## Problem details:
Reproduce from the records below, with no pictures, exactly the lines between the one containing "index pip: (140, 108)" and the one containing "index pip: (116, 90)", inclusive.
((
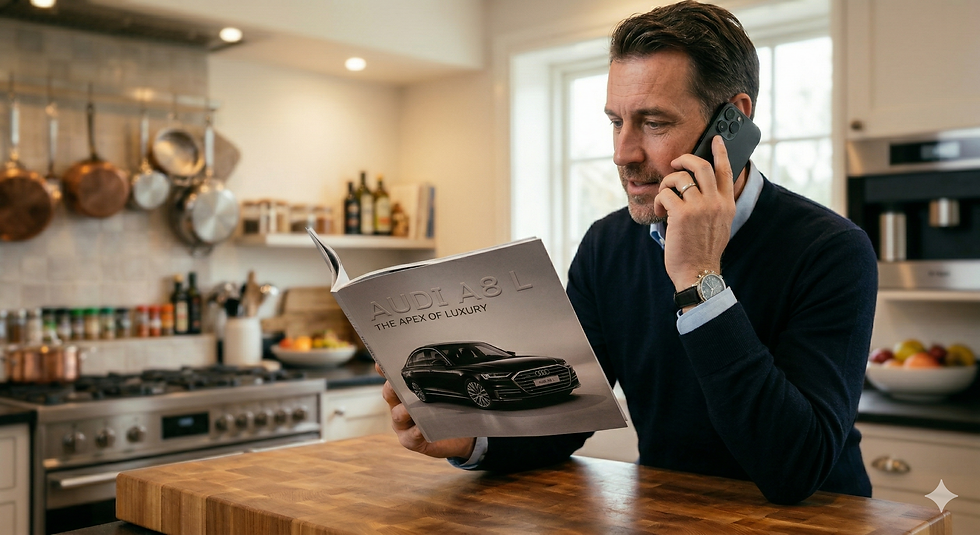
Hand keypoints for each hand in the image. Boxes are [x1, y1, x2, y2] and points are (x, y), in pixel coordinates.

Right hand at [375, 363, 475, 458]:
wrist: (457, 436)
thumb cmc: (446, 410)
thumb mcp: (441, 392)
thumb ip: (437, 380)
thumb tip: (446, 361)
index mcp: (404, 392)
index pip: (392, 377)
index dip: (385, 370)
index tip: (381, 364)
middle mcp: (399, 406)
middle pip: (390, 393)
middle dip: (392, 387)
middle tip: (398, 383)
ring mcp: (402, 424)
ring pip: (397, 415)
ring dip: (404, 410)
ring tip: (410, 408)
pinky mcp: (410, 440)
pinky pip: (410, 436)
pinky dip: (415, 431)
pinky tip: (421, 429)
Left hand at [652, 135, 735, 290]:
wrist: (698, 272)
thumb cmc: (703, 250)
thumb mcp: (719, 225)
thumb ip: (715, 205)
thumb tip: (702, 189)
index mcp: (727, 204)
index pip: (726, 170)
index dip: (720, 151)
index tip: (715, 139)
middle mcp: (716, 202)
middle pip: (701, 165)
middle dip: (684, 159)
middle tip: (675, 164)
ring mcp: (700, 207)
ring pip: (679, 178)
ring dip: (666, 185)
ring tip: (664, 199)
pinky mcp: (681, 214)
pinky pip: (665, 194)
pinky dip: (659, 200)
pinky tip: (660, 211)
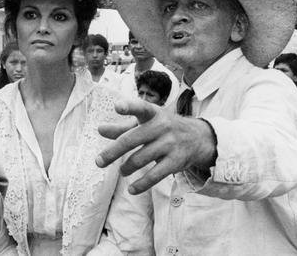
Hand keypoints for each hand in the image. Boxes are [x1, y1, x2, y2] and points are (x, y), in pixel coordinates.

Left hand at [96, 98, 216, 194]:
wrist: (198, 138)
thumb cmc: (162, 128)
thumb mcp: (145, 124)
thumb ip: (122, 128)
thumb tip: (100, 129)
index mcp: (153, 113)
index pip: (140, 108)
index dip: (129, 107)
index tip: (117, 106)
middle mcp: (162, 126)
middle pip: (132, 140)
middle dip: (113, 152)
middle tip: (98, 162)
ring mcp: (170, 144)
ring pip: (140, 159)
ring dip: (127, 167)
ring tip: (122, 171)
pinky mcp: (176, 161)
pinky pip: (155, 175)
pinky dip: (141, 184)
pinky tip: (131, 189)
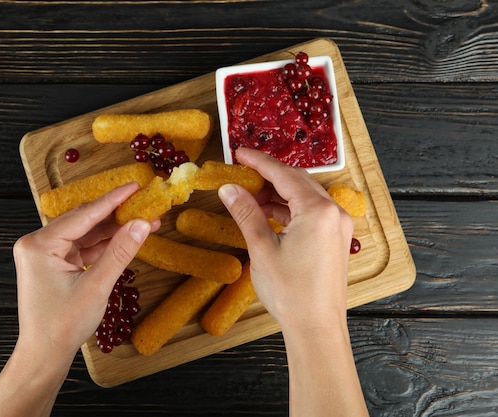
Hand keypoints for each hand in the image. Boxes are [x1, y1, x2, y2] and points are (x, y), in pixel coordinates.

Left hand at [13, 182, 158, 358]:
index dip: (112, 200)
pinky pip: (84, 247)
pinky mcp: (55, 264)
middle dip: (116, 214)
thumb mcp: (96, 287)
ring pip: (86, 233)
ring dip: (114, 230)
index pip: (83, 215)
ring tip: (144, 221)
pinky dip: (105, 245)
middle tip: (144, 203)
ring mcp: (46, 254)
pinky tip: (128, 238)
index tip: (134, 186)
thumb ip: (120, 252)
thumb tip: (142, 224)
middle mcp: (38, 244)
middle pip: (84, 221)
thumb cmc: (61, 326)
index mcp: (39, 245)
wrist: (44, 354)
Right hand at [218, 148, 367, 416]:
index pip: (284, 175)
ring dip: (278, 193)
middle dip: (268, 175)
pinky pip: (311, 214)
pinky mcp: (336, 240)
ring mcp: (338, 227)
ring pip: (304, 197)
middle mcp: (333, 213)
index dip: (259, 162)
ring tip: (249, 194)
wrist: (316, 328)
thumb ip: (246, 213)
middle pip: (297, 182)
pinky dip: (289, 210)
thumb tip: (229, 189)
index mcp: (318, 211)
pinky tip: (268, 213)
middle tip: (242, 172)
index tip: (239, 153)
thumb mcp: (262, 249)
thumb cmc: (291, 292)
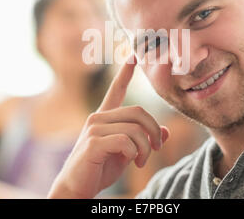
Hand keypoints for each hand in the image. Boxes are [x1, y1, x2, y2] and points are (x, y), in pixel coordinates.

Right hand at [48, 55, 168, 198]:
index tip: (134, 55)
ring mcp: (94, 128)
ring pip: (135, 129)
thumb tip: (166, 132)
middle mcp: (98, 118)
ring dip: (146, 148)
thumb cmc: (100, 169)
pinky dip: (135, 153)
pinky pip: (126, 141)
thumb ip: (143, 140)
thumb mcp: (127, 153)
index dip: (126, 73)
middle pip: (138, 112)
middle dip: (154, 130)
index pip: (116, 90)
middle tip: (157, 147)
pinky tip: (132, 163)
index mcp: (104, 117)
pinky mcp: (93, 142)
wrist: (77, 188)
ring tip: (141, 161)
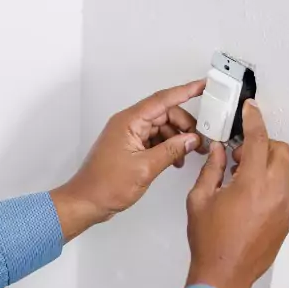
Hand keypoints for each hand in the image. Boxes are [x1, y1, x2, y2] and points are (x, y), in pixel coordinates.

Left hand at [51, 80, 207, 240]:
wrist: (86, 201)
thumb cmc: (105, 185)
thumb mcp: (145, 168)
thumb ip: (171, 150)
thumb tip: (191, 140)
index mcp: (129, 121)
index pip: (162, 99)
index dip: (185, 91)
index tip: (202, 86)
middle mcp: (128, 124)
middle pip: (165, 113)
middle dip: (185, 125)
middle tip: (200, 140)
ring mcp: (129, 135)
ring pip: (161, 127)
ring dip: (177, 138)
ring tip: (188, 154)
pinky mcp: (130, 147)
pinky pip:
))
((
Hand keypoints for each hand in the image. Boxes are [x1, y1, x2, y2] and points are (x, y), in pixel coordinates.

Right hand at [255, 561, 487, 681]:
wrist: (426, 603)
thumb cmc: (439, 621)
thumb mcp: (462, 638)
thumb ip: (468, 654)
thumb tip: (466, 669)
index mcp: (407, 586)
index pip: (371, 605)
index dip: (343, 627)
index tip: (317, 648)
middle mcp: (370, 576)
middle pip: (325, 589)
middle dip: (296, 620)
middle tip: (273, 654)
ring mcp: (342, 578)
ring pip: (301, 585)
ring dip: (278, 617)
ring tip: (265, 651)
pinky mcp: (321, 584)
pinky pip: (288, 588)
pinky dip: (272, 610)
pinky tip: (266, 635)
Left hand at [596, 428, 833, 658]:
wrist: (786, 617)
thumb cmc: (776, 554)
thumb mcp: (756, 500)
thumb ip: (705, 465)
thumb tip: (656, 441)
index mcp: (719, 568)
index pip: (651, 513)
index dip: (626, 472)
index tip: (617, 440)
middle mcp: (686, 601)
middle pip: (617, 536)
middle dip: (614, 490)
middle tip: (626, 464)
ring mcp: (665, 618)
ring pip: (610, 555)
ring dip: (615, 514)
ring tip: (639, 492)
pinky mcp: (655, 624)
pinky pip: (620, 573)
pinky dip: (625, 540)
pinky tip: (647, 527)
))
## Problem solution:
index pip: (140, 108)
index dip: (129, 107)
index tip: (117, 106)
middle mcp: (162, 126)
middle pip: (132, 140)
middle dip: (113, 152)
middle tip: (98, 162)
ring mcp: (170, 144)
ring pip: (140, 159)
ring dip: (127, 167)
ring tip: (122, 171)
pinky mcp: (176, 161)
pinky pip: (155, 175)
pinky dip: (141, 184)
pinky tip: (131, 189)
Hand keypoints for each hand in the image. Boxes are [x1, y1, x2, y2] and points are (x, y), in pixel coordinates.

Left hand at [13, 182, 158, 358]:
index dip: (112, 200)
pinky pip: (84, 247)
pinky mcp: (55, 264)
middle dip: (116, 214)
thumb mcp: (96, 287)
ring pip: (86, 233)
ring dip: (114, 230)
index pip: (83, 215)
ring tip: (144, 221)
pinky dip: (105, 245)
middle tip: (144, 203)
ring mcp: (46, 254)
pinky tip: (128, 238)
index tip: (134, 186)
thumb ip: (120, 252)
thumb tip: (142, 224)
middle mcp: (38, 244)
middle pip: (84, 221)
thumb cmc: (61, 326)
index mcp: (39, 245)
wrist: (44, 354)
Right hand at [218, 148, 367, 416]:
index pip: (284, 175)
ring dip: (278, 193)
middle dip: (268, 175)
pinky pip: (311, 214)
pinky mcp: (336, 240)
ring mcp: (338, 227)
ring pip: (304, 197)
middle mcp: (333, 213)
index dip: (259, 162)
ring tip: (249, 194)
wrist: (316, 328)
thumb ip: (246, 213)
middle pip: (297, 182)
pinky dip: (289, 210)
thumb tip: (229, 189)
index mcp: (318, 211)
pinky tip: (268, 213)
middle tip: (242, 172)
index tip: (239, 153)
thumb mcp: (262, 249)
thumb cmc: (291, 292)
Hand keypoints for each hand in the image. Boxes are [x1, y1, x2, y2] and points are (x, y), in pixel coordinates.

Right hand at [48, 55, 168, 198]:
index tip: (134, 55)
ring mcp: (94, 128)
ring pip: (135, 129)
thumb tip: (166, 132)
middle mcp: (98, 118)
ring dip: (146, 148)
thumb cmc: (100, 169)
pinky dip: (135, 153)
pinky pip: (126, 141)
thumb ip: (143, 140)
thumb mcp: (127, 153)
index dip: (126, 73)
middle pip: (138, 112)
middle dip: (154, 130)
index pip: (116, 90)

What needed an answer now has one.